What does one mean when they say that a certain "subspace" of quadrics has dimension $d$?
Specifically, let $\mathbb{P}^1(\mathbb{C})\rightarrow \mathbb{P}^3(\mathbb{C})$ be given by $[X_0:X_1]\mapsto [X_0^3:X_0^2X_1: X_0X_1^2:X_1^3]=[Y_0:Y_1:Y_2:Y_3]$. The image of this map is obviously contained in the zero locus of each of the three polynomials $Y_0Y_3-Y_1Y_2$, $Y_0Y_2-Y_1^2$, $Y_1Y_3-Y_2^2$. What does it mean that the space of quadrics that contain the image is three-dimensional? Do quadrics form a vector space or something? I can understand that the set of quadrics is closed under scalar multiplication, but what about addition? Also, if there is a notion of dimension, then there must be a notion of basis. Do the quadrics defined by the polynomials above form a basis of the space mentioned? Why or why not? And what is a basis in this case?

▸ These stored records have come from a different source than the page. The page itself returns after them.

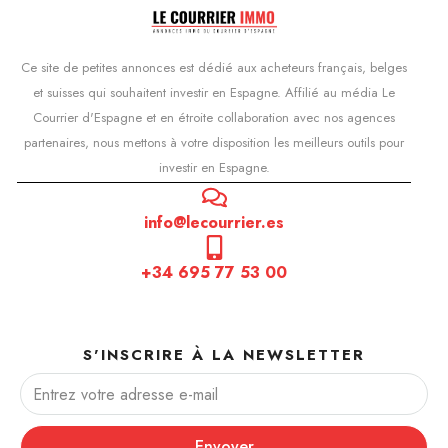
Ce site de petites annonces est dédié aux acheteurs français, belges
et suisses qui souhaitent investir en Espagne. Affilié au média Le
Courrier d'Espagne et en étroite collaboration avec nos agences
partenaires, nous mettons à votre disposition les meilleurs outils pour
investir en Espagne.
info@lecourrier.es
+34 695 77 53 00
S'INSCRIRE À LA NEWSLETTER
Envoyer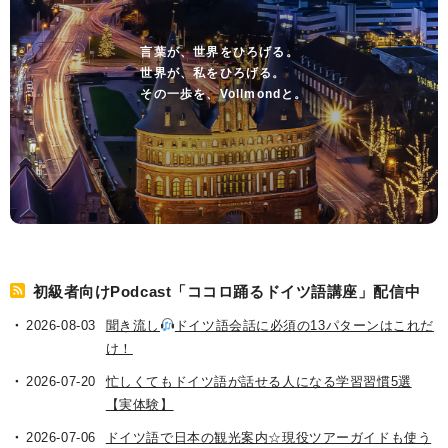
言葉が、世界をひろげる。
世界が、私をひろげる。
その一歩を、Vollmondと。
初級者向けPodcast「ココロ踊るドイツ語講座」配信中
2026-08-03
聞き流し
ドイツ語会話に必須の13パターンはこれだ
け！
2026-07-20
忙しくてもドイツ語が話せる人になる学習習慣5選
【実体験】
2026-07-06
ドイツ語で日本の観光案内☆現役ツアーガイドも使う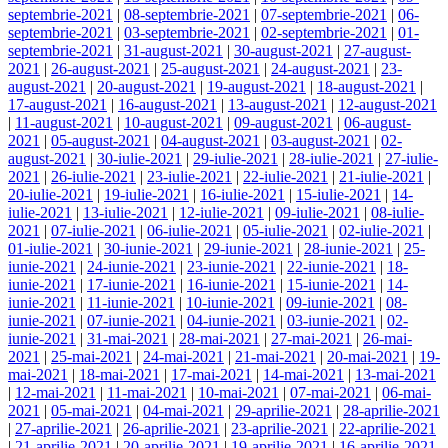
septembrie-2021
|
08-septembrie-2021
|
07-septembrie-2021
|
06-
septembrie-2021
|
03-septembrie-2021
|
02-septembrie-2021
|
01-
septembrie-2021
|
31-august-2021
|
30-august-2021
|
27-august-
2021
|
26-august-2021
|
25-august-2021
|
24-august-2021
|
23-
august-2021
|
20-august-2021
|
19-august-2021
|
18-august-2021
|
17-august-2021
|
16-august-2021
|
13-august-2021
|
12-august-2021
|
11-august-2021
|
10-august-2021
|
09-august-2021
|
06-august-
2021
|
05-august-2021
|
04-august-2021
|
03-august-2021
|
02-
august-2021
|
30-iulie-2021
|
29-iulie-2021
|
28-iulie-2021
|
27-iulie-
2021
|
26-iulie-2021
|
23-iulie-2021
|
22-iulie-2021
|
21-iulie-2021
|
20-iulie-2021
|
19-iulie-2021
|
16-iulie-2021
|
15-iulie-2021
|
14-
iulie-2021
|
13-iulie-2021
|
12-iulie-2021
|
09-iulie-2021
|
08-iulie-
2021
|
07-iulie-2021
|
06-iulie-2021
|
05-iulie-2021
|
02-iulie-2021
|
01-iulie-2021
|
30-iunie-2021
|
29-iunie-2021
|
28-iunie-2021
|
25-
iunie-2021
|
24-iunie-2021
|
23-iunie-2021
|
22-iunie-2021
|
18-
iunie-2021
|
17-iunie-2021
|
16-iunie-2021
|
15-iunie-2021
|
14-
iunie-2021
|
11-iunie-2021
|
10-iunie-2021
|
09-iunie-2021
|
08-
iunie-2021
|
07-iunie-2021
|
04-iunie-2021
|
03-iunie-2021
|
02-
iunie-2021
|
31-mai-2021
|
28-mai-2021
|
27-mai-2021
|
26-mai-
2021
|
25-mai-2021
|
24-mai-2021
|
21-mai-2021
|
20-mai-2021
|
19-
mai-2021
|
18-mai-2021
|
17-mai-2021
|
14-mai-2021
|
13-mai-2021
|
12-mai-2021
|
11-mai-2021
|
10-mai-2021
|
07-mai-2021
|
06-mai-
2021
|
05-mai-2021
|
04-mai-2021
|
29-aprilie-2021
|
28-aprilie-2021
|
27-aprilie-2021
|
26-aprilie-2021
|
23-aprilie-2021
|
22-aprilie-2021
|
21-aprilie-2021
|
20-aprilie-2021
|
19-aprilie-2021
|
16-aprilie-2021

The "space of quadrics" in $\mathbb P^3$ is the space of homogeneous polynomials in $\mathbb C[Y_0,Y_1,Y_2,Y_3]$ of degree $2$, and can be identified with the vector space of global sections $$V_2=H^0(\mathbb P^3,\mathcal O_{\mathbb P^3}(2)),$$ which has dimension $$\dim V_2=\binom{3+2}{3}=10.$$ The quadric surface corresponding to $f\in V_2$ is the projective variety $$V_+(f)=\{f=0\}\subset \mathbb P^3.$$
Let $C\subset \mathbb P^3$ be the image of the map $\mathbb P^1\to \mathbb P^3$ that you described. As you know this is a twisted cubic curve, which means it is a smooth rational degree $3$ curve in $\mathbb P^3$. Consider the exact sequence $$0\to \mathscr I_C\to \mathcal O_{\mathbb P^3}\to \mathcal O_C\to 0$$ defining the closed immersion $C\subset \mathbb P^3$. Twisting by $\mathcal O_{\mathbb P^3}(2)$ and taking global sections yields a short exact sequence of vector spaces $$0\to H^0(\mathbb P^3,\mathscr I_C(2))\to V_2\to H^0(\mathbb P^3,\mathcal O_C(2))\to 0.$$ The kernel, $H^0(\mathbb P^3,\mathscr I_C(2))$, is the space of quadrics containing $C$. Indeed, the surjection $V_2\to H^0(\mathbb P^3,\mathcal O_C(2))$ is the restriction map $f\mapsto f|_C$, and a surface $V_+(f)$ contains $C$ if and only if its defining equation vanishes identically on $C$, i.e. $f|_C=0$. Since $$H^0(\mathbb P^3,\mathcal O_C(2))\cong H^0(\mathbb P^1,\mathcal O_{\mathbb P^1}(6))\cong\mathbb C^7,$$ the kernel $H^0(\mathbb P^3,\mathscr I_C(2))$ is indeed $3$-dimensional, generated by the sections you mention.
Added (Thanks Georges!): To show $V_2\to H^0(\mathbb P^3,\mathcal O_C(2))$ is surjective, we have to show that for every homogeneous polynomial $h(u,v)$ of degree $6$, there is a homogeneous polynomial $g(Y_0,Y_1,Y_2,Y_3)$ of degree $2$ such that $h(u,v)=g(u^3,u^2v,uv^2,v^3)$. The space containing the $h$'s is spanned by the monomials $h_i(u,v)=u^iv^{6-i}$, for $0\leq 0\leq 6$. We can divide by $3$ and write $$i=3p+q,\qquad 6-i=3p'+q',$$ with $0\leq q,q'\leq 2$ and $q+q'\equiv 0\bmod 3$. Then $h_i(u,v)=(u^3)^p(v^3)^{p'}u^qv^{q'}$. This direct argument can be found in this paper by Ottaviani, but generalizes to the statement that the rational normal curve in $\mathbb P^n$ is projectively normal, that is, it is normal and satisfies $H^1(\mathbb P^n,\mathscr I(d))=0$ for all $d\geq 0$. Another class of projective varieties $X\subset \mathbb P^r$ for which the restriction maps $H^0(\mathbb P^r,\mathcal O_{\mathbb P^r}(d))\to H^0(X,\mathcal O_{X}(d))$ are onto is that of complete intersections (which the twisted cubic is not).